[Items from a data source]
**********

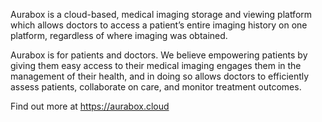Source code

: Aurabox is a cloud-based, medical imaging storage and viewing platform which allows doctors to access a patient’s entire imaging history on one platform, regardless of where imaging was obtained.

Aurabox is for patients and doctors. We believe empowering patients by giving them easy access to their medical imaging engages them in the management of their health, and in doing so allows doctors to efficiently assess patients, collaborate on care, and monitor treatment outcomes. 

Find out more at https://aurabox.cloud
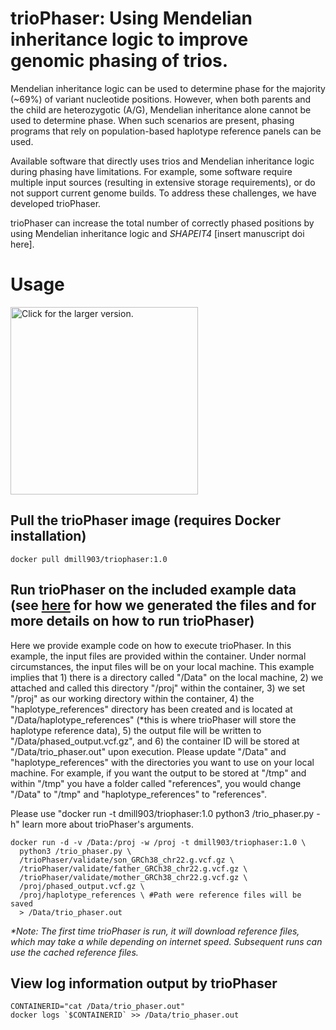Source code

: # trioPhaser: Using Mendelian inheritance logic to improve genomic phasing of trios.
Mendelian inheritance logic can be used to determine phase for the majority 
(~69%) of variant nucleotide positions. However, when both parents and the 
child are heterozygotic (A/G), Mendelian inheritance alone cannot be used to
determine phase. When such scenarios are present, phasing programs that rely on
population-based haplotype reference panels can be used.

Available software that directly uses trios and Mendelian inheritance logic 
during phasing have limitations. For example, some software require multiple 
input sources (resulting in extensive storage requirements), or do not support 
current genome builds. To address these challenges, we have developed 
trioPhaser. 

trioPhaser can increase the total number of correctly phased positions by using
Mendelian inheritance logic and *SHAPEIT4* [insert manuscript doi here].

# Usage
<a href="https://drive.google.com/uc?export=view&id=110Ip8x6EpNXi9UxZ0b3Vwu_KYzKs1DJS">
    <img src="https://drive.google.com/uc?export=view&id=110Ip8x6EpNXi9UxZ0b3Vwu_KYzKs1DJS"
    style="width: 300px; max-width: 100%; height: auto"
    title="Click for the larger version." />
</a>

## Pull the trioPhaser image (requires Docker installation)
```
docker pull dmill903/triophaser:1.0
```
## Run trioPhaser on the included example data (see [here](https://github.com/dmiller903/trioPhaser/blob/main/\validate/validate.pdf) for how we generated the files and for more details on how to run trioPhaser)
Here we provide example code on how to execute trioPhaser. In this example, 
the input files are provided within the container. Under normal circumstances, 
the input files will be on your local machine. This example implies that 1) 
there is a directory called "/Data" on the local machine, 2) we attached and 
called this directory "/proj" within the container, 3) we set "/proj" as our 
working directory within the container, 4) the "haplotype_references" directory
has been created and is located at "/Data/haplotype_references" (*this is where
trioPhaser will store the haplotype reference data), 5) the output file will be
written to "/Data/phased_output.vcf.gz", and 6) the container ID will be stored
at "/Data/trio_phaser.out" upon execution. Please update "/Data" and 
"haplotype_references" with the directories you want to use on your local
machine. For example, if you want the output to be stored at "/tmp" and within
"/tmp" you have a folder called "references", you would change "/Data" to "/tmp"
and "haplotype_references" to "references".

Please use "docker run -t dmill903/triophaser:1.0 python3 /trio_phaser.py -h"
learn more about trioPhaser's arguments.

```ignore
docker run -d -v /Data:/proj -w /proj -t dmill903/triophaser:1.0 \
  python3 /trio_phaser.py \
  /trioPhaser/validate/son_GRCh38_chr22.g.vcf.gz \
  /trioPhaser/validate/father_GRCh38_chr22.g.vcf.gz \
  /trioPhaser/validate/mother_GRCh38_chr22.g.vcf.gz \
  /proj/phased_output.vcf.gz \
  /proj/haplotype_references \ #Path were reference files will be saved
  > /Data/trio_phaser.out
```

*\*Note: The first time trioPhaser is run, it will download reference files, 
which may take a while depending on internet speed. Subsequent runs can use the
cached reference files.*

## View log information output by trioPhaser
```ignore
CONTAINERID="cat /Data/trio_phaser.out"
docker logs `$CONTAINERID` >> /Data/trio_phaser.out
```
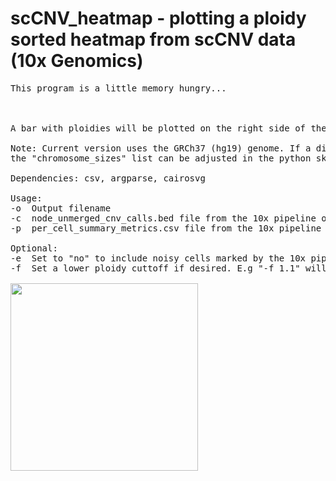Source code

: # scCNV_heatmap - plotting a ploidy sorted heatmap from scCNV data (10x Genomics)
<pre>
This program is a little memory hungry...



A bar with ploidies will be plotted on the right side of the heatmap.

Note: Current version uses the GRCh37 (hg19) genome. If a different species or genome build is desired, 
the "chromosome_sizes" list can be adjusted in the python skript.

Dependencies: csv, argparse, cairosvg

Usage:
-o  Output filename
-c  node_unmerged_cnv_calls.bed file from the 10x pipeline output
-p  per_cell_summary_metrics.csv file from the 10x pipeline output

Optional:
-e  Set to "no" to include noisy cells marked by the 10x pipeline. Default is "yes"
-f  Set a lower ploidy cuttoff if desired. E.g "-f 1.1" will exclude all cells with a ploidy lower than 1.1

<img src="https://raw.githubusercontent.com/StefanKurtenbach/scCNV_heatmap/master/heatmap.png" width = "300">

</pre>

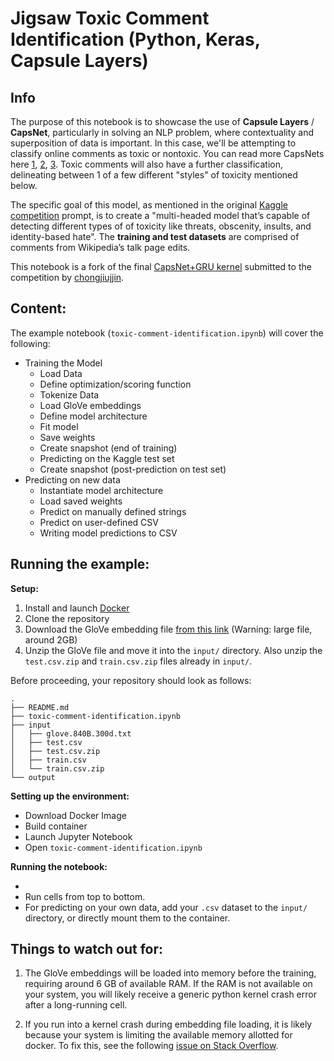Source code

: # Jigsaw Toxic Comment Identification (Python, Keras, Capsule Layers)

## Info
The purpose of this notebook is to showcase the use of **Capsule Layers** / **CapsNet**, particularly in solving an NLP problem, where contextuality and superposition of data is important. In this case, we'll be attempting to classify online comments as toxic or nontoxic. You can read more CapsNets here [1](https://towardsdatascience.com/capsule-neural-networks-are-here-to-finally-recognize-spatial-relationships-693b7c99b12), [2](https://hackernoon.com/what-is-a-capsnet-or-capsule-network-2bfbe48769cc), [3](https://en.wikipedia.org/wiki/Capsule_neural_network). Toxic comments will also have a further classification, delineating between 1 of a few different "styles" of toxicity mentioned below. 

The specific goal of this model, as mentioned in the original [Kaggle competition](https://www.kaggle.com/c/jigsaw-toxic-comment-classification-challenge) prompt, is to create a "multi-headed model that’s capable of detecting different types of of toxicity like threats, obscenity, insults, and identity-based hate". The __training and test datasets__ are comprised of comments from Wikipedia’s talk page edits.

This notebook is a fork of the final [CapsNet+GRU kernel](https://www.kaggle.com/chongjiujjin/capsule-net-with-gru) submitted to the competition by [chongjiujjin](https://www.kaggle.com/chongjiujjin/).


## Content:

The example notebook (`toxic-comment-identification.ipynb`) will cover the following:

* Training the Model
    * Load Data
    * Define optimization/scoring function
    * Tokenize Data
    * Load GloVe embeddings
    * Define model architecture
    * Fit model
    * Save weights
    * Create snapshot (end of training)
    * Predicting on the Kaggle test set
    * Create snapshot (post-prediction on test set)
* Predicting on new data
    * Instantiate model architecture
    * Load saved weights
    * Predict on manually defined strings
    * Predict on user-defined CSV
    * Writing model predictions to CSV

## Running the example:

**Setup:**

1. Install and launch [Docker](https://docs.docker.com/install/#supported-platforms)
2. Clone the repository
3. Download the GloVe embedding file [from this link](http://nlp.stanford.edu/data/glove.840B.300d.zip) (Warning: large file, around 2GB)
4. Unzip the GloVe file and move it into the `input/` directory. Also unzip the `test.csv.zip` and `train.csv.zip` files already in `input/`.

Before proceeding, your repository should look as follows:
```
.
├── README.md
├── toxic-comment-identification.ipynb
├── input
│   ├── glove.840B.300d.txt
│   ├── test.csv
│   ├── test.csv.zip
│   ├── train.csv
│   └── train.csv.zip
└── output
```

**Setting up the environment:**

- Download Docker Image
- Build container
- Launch Jupyter Notebook
- Open `toxic-comment-identification.ipynb`

**Running the notebook:**

- 
- Run cells from top to bottom.
- For predicting on your own data, add your `.csv` dataset to the `input/` directory, or directly mount them to the container.

## Things to watch out for:
1. The GloVe embeddings will be loaded into memory before the training, requiring around 6 GB of available RAM. If the RAM is not available on your system, you will likely receive a generic python kernel crash error after a long-running cell.

2. If you run into a kernel crash during embedding file loading, it is likely because your system is limiting the available memory allotted for docker. To fix this, see the following [issue on Stack Overflow](https://stackoverflow.com/questions/44533319/how-to-assign-more-memory-to-docker-container).
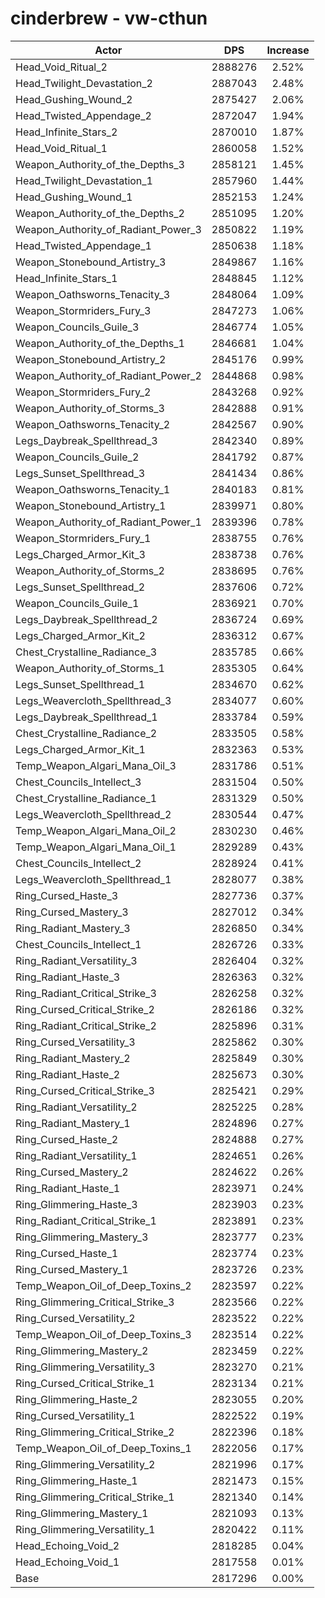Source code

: # cinderbrew - vw-cthun
| Actor | DPS | Increase |
|---|:---:|:---:|
|Head_Void_Ritual_2|2888276|2.52%|
|Head_Twilight_Devastation_2|2887043|2.48%|
|Head_Gushing_Wound_2|2875427|2.06%|
|Head_Twisted_Appendage_2|2872047|1.94%|
|Head_Infinite_Stars_2|2870010|1.87%|
|Head_Void_Ritual_1|2860058|1.52%|
|Weapon_Authority_of_the_Depths_3|2858121|1.45%|
|Head_Twilight_Devastation_1|2857960|1.44%|
|Head_Gushing_Wound_1|2852153|1.24%|
|Weapon_Authority_of_the_Depths_2|2851095|1.20%|
|Weapon_Authority_of_Radiant_Power_3|2850822|1.19%|
|Head_Twisted_Appendage_1|2850638|1.18%|
|Weapon_Stonebound_Artistry_3|2849867|1.16%|
|Head_Infinite_Stars_1|2848845|1.12%|
|Weapon_Oathsworns_Tenacity_3|2848064|1.09%|
|Weapon_Stormriders_Fury_3|2847273|1.06%|
|Weapon_Councils_Guile_3|2846774|1.05%|
|Weapon_Authority_of_the_Depths_1|2846681|1.04%|
|Weapon_Stonebound_Artistry_2|2845176|0.99%|
|Weapon_Authority_of_Radiant_Power_2|2844868|0.98%|
|Weapon_Stormriders_Fury_2|2843268|0.92%|
|Weapon_Authority_of_Storms_3|2842888|0.91%|
|Weapon_Oathsworns_Tenacity_2|2842567|0.90%|
|Legs_Daybreak_Spellthread_3|2842340|0.89%|
|Weapon_Councils_Guile_2|2841792|0.87%|
|Legs_Sunset_Spellthread_3|2841434|0.86%|
|Weapon_Oathsworns_Tenacity_1|2840183|0.81%|
|Weapon_Stonebound_Artistry_1|2839971|0.80%|
|Weapon_Authority_of_Radiant_Power_1|2839396|0.78%|
|Weapon_Stormriders_Fury_1|2838755|0.76%|
|Legs_Charged_Armor_Kit_3|2838738|0.76%|
|Weapon_Authority_of_Storms_2|2838695|0.76%|
|Legs_Sunset_Spellthread_2|2837606|0.72%|
|Weapon_Councils_Guile_1|2836921|0.70%|
|Legs_Daybreak_Spellthread_2|2836724|0.69%|
|Legs_Charged_Armor_Kit_2|2836312|0.67%|
|Chest_Crystalline_Radiance_3|2835785|0.66%|
|Weapon_Authority_of_Storms_1|2835305|0.64%|
|Legs_Sunset_Spellthread_1|2834670|0.62%|
|Legs_Weavercloth_Spellthread_3|2834077|0.60%|
|Legs_Daybreak_Spellthread_1|2833784|0.59%|
|Chest_Crystalline_Radiance_2|2833505|0.58%|
|Legs_Charged_Armor_Kit_1|2832363|0.53%|
|Temp_Weapon_Algari_Mana_Oil_3|2831786|0.51%|
|Chest_Councils_Intellect_3|2831504|0.50%|
|Chest_Crystalline_Radiance_1|2831329|0.50%|
|Legs_Weavercloth_Spellthread_2|2830544|0.47%|
|Temp_Weapon_Algari_Mana_Oil_2|2830230|0.46%|
|Temp_Weapon_Algari_Mana_Oil_1|2829289|0.43%|
|Chest_Councils_Intellect_2|2828924|0.41%|
|Legs_Weavercloth_Spellthread_1|2828077|0.38%|
|Ring_Cursed_Haste_3|2827736|0.37%|
|Ring_Cursed_Mastery_3|2827012|0.34%|
|Ring_Radiant_Mastery_3|2826850|0.34%|
|Chest_Councils_Intellect_1|2826726|0.33%|
|Ring_Radiant_Versatility_3|2826404|0.32%|
|Ring_Radiant_Haste_3|2826363|0.32%|
|Ring_Radiant_Critical_Strike_3|2826258|0.32%|
|Ring_Cursed_Critical_Strike_2|2826186|0.32%|
|Ring_Radiant_Critical_Strike_2|2825896|0.31%|
|Ring_Cursed_Versatility_3|2825862|0.30%|
|Ring_Radiant_Mastery_2|2825849|0.30%|
|Ring_Radiant_Haste_2|2825673|0.30%|
|Ring_Cursed_Critical_Strike_3|2825421|0.29%|
|Ring_Radiant_Versatility_2|2825225|0.28%|
|Ring_Radiant_Mastery_1|2824896|0.27%|
|Ring_Cursed_Haste_2|2824888|0.27%|
|Ring_Radiant_Versatility_1|2824651|0.26%|
|Ring_Cursed_Mastery_2|2824622|0.26%|
|Ring_Radiant_Haste_1|2823971|0.24%|
|Ring_Glimmering_Haste_3|2823903|0.23%|
|Ring_Radiant_Critical_Strike_1|2823891|0.23%|
|Ring_Glimmering_Mastery_3|2823777|0.23%|
|Ring_Cursed_Haste_1|2823774|0.23%|
|Ring_Cursed_Mastery_1|2823726|0.23%|
|Temp_Weapon_Oil_of_Deep_Toxins_2|2823597|0.22%|
|Ring_Glimmering_Critical_Strike_3|2823566|0.22%|
|Ring_Cursed_Versatility_2|2823522|0.22%|
|Temp_Weapon_Oil_of_Deep_Toxins_3|2823514|0.22%|
|Ring_Glimmering_Mastery_2|2823459|0.22%|
|Ring_Glimmering_Versatility_3|2823270|0.21%|
|Ring_Cursed_Critical_Strike_1|2823134|0.21%|
|Ring_Glimmering_Haste_2|2823055|0.20%|
|Ring_Cursed_Versatility_1|2822522|0.19%|
|Ring_Glimmering_Critical_Strike_2|2822396|0.18%|
|Temp_Weapon_Oil_of_Deep_Toxins_1|2822056|0.17%|
|Ring_Glimmering_Versatility_2|2821996|0.17%|
|Ring_Glimmering_Haste_1|2821473|0.15%|
|Ring_Glimmering_Critical_Strike_1|2821340|0.14%|
|Ring_Glimmering_Mastery_1|2821093|0.13%|
|Ring_Glimmering_Versatility_1|2820422|0.11%|
|Head_Echoing_Void_2|2818285|0.04%|
|Head_Echoing_Void_1|2817558|0.01%|
|Base|2817296|0.00%|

**********

PROBLEM: Whenever the word "trios" shows up in a line of the entries, list that line.

RESULT OF THIS TASK:
: # trioPhaser: Using Mendelian inheritance logic to improve genomic phasing of trios.
Available software that directly uses trios and Mendelian inheritance logic 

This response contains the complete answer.